A possible origin of [M - NH + mX] (m-n)+ ions (X = alkali metal ions) in electrospray mass spectrometry of peptides

Abstract

The [M - nH + mX] (m-n)+ (X = alkali metal ion) are common ions in the mass spectrum of a peptide that is electrosprayed in the presence of an alkali metal salt or hydroxide. The feasibility of forming [M - nH + mX] (m-n)+ ions in the gas phase including those in the lens region of the mass spectrometer via ion-molecule reactions and/or reactions between components of collisionally activated adducts was investigated. The Li + ion was selected for examination since its salts are computationally the least expensive among alkali metal salts. The lithium ion affinities of the [M - H] - ions of N-methylacetamide, acetic acid, and 1-propanamine were calculated by means of density functional theory (DFT) at various levels of theory, including B3LYP/6-311++G(d, p). These three compounds were selected as representatives of relevant functional groups on a peptide. The calculated lithium ion affinities, together with evaluated thermochemical data, were used to calculate the enthalpies of reactions between the model compounds and LiOH, LiCl, and Li(H 2O) + that might lead to the formation of [M - nH + mX] (m-n)+. A number of these reactions were found to be exothermic or slightly endothermic (ΔH° < +20 kcal/mol).
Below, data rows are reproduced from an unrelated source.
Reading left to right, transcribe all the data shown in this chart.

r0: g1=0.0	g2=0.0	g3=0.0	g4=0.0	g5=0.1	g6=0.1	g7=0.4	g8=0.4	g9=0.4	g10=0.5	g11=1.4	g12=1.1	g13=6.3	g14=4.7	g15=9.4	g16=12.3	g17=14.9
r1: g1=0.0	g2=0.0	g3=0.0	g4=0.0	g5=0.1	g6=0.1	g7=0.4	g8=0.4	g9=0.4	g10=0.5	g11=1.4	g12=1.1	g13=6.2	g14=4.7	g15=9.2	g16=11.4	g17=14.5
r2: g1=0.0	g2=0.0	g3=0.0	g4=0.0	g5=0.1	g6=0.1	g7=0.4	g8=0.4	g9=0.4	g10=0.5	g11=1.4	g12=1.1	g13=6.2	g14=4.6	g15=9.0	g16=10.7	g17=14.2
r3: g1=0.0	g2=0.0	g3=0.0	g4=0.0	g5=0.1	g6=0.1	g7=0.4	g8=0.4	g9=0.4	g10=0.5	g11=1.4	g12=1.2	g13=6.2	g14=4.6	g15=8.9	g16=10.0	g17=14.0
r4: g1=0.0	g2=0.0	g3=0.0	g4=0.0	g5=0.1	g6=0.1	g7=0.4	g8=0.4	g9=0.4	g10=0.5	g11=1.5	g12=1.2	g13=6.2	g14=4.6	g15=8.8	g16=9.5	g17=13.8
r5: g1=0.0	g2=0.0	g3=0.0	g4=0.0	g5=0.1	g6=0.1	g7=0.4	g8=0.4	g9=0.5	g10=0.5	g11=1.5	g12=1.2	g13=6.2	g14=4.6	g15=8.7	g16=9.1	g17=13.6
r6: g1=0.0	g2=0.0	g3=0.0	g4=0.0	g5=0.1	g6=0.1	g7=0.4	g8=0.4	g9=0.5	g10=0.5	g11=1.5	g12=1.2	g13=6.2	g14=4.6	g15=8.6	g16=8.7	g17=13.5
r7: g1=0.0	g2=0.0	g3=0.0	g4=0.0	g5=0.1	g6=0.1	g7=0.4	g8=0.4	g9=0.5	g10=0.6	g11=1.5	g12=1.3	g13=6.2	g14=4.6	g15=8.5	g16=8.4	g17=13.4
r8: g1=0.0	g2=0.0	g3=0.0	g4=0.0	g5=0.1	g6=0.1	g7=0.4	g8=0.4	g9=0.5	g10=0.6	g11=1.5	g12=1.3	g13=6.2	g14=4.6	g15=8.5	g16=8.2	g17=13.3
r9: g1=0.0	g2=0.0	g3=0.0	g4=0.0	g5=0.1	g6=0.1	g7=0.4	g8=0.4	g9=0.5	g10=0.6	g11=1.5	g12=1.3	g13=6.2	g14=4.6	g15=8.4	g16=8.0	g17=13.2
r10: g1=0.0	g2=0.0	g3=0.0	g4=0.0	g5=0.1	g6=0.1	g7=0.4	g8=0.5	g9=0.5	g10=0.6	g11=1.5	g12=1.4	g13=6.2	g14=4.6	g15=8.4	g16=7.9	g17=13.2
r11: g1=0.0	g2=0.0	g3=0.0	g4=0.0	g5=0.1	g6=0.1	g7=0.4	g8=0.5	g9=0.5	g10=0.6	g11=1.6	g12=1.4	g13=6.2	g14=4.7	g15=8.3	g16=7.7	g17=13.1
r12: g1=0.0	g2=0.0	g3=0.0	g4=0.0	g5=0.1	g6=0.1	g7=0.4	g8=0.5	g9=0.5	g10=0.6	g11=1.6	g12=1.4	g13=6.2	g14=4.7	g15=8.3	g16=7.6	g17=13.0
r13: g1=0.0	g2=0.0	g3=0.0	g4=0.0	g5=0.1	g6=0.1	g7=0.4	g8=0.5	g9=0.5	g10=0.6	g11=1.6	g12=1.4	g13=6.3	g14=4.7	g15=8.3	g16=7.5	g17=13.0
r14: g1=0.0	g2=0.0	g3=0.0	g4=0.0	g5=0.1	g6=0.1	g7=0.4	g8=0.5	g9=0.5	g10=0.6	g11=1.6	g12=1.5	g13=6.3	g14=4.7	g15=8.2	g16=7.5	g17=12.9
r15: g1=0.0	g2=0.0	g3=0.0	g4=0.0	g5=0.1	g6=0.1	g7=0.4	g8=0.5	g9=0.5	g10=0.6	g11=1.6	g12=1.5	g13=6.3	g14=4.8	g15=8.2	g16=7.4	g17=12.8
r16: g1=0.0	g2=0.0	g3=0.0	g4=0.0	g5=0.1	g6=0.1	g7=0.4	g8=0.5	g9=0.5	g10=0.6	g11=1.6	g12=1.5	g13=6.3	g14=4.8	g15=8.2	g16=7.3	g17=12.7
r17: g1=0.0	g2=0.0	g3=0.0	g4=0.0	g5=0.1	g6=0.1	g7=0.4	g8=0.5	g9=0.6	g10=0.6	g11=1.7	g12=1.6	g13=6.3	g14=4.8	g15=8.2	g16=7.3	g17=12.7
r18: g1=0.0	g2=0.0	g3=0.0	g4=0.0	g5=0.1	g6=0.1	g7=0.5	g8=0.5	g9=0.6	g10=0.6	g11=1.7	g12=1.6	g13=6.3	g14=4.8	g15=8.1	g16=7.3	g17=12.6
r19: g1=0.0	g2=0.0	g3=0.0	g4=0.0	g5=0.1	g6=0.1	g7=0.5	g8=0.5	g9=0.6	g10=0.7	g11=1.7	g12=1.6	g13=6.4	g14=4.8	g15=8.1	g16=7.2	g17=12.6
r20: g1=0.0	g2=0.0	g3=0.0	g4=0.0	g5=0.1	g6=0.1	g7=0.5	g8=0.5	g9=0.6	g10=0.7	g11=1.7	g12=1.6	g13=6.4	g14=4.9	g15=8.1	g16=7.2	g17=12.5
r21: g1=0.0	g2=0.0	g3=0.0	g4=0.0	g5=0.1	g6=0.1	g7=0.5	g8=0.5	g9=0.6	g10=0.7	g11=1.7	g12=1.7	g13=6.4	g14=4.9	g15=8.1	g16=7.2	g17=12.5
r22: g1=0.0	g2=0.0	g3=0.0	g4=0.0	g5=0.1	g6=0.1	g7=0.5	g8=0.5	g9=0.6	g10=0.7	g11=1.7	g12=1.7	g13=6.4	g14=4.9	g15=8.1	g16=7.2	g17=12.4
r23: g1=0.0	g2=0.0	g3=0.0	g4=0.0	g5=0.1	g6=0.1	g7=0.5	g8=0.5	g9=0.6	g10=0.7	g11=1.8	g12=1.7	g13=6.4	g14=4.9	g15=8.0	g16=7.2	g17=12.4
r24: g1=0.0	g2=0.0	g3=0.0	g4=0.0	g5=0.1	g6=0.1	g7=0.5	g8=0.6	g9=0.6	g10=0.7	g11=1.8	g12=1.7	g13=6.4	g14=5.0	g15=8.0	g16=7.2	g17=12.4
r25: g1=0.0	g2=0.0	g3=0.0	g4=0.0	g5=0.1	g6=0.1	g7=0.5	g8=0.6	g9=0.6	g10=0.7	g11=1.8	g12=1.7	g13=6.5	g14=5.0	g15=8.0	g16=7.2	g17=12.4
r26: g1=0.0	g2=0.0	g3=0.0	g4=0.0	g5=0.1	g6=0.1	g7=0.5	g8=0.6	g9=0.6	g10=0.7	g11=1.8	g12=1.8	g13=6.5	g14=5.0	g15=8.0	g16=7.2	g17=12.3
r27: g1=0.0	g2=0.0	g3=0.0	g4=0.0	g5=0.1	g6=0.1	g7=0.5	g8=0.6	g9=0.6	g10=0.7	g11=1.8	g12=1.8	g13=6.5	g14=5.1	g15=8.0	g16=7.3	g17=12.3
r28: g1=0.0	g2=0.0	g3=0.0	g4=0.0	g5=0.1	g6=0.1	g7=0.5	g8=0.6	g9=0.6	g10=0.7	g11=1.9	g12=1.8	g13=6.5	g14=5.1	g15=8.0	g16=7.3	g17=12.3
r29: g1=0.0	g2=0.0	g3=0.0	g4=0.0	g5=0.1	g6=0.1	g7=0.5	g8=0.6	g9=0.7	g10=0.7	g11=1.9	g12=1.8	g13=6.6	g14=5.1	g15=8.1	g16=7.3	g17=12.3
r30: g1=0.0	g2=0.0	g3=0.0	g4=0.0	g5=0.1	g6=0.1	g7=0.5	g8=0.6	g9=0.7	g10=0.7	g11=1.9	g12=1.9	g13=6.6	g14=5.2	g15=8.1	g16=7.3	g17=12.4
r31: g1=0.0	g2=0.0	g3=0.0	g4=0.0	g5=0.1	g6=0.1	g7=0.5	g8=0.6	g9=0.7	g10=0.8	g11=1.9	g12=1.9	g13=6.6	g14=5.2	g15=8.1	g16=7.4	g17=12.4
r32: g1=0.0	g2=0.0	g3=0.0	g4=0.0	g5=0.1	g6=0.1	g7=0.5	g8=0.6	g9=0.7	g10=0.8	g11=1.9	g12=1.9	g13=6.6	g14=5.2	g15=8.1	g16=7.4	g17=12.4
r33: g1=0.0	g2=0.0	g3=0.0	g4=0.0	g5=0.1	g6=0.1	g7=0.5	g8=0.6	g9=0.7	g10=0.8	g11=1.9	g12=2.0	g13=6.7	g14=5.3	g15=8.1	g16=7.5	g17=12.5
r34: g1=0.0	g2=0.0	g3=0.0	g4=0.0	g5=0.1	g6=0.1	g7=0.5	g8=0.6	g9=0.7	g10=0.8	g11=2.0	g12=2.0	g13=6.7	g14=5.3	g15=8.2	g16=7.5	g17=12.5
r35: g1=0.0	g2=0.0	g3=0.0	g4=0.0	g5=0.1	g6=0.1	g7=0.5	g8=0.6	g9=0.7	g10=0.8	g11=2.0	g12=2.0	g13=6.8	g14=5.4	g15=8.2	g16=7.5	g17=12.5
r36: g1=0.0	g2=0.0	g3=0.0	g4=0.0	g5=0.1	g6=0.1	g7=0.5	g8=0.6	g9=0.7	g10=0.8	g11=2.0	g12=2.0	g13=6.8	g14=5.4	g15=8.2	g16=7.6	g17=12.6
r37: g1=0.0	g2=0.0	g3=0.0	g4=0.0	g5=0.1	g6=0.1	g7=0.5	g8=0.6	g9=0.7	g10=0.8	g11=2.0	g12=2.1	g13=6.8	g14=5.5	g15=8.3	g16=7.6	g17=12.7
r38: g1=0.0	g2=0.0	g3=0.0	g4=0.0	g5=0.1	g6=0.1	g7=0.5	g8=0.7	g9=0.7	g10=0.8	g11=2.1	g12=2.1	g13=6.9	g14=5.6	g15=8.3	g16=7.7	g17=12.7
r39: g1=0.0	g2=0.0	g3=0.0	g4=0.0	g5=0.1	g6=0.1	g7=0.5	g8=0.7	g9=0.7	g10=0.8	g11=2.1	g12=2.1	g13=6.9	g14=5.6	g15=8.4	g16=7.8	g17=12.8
DFT calculations on the energetics of a model reaction revealed a relatively flat potential energy hypersurface containing a well of approximately 35 kcal/mol in depth and devoid of significant barriers. These results are used to postulate the formation of [M - nH + mX] (m-n)+ ions in the gas phase in the ion source and/or in the lens region via collisions between an ionic peptide and neutral lithium compounds or collisional activation of lithium-peptide adducts. © 1999 Elsevier Science B.V.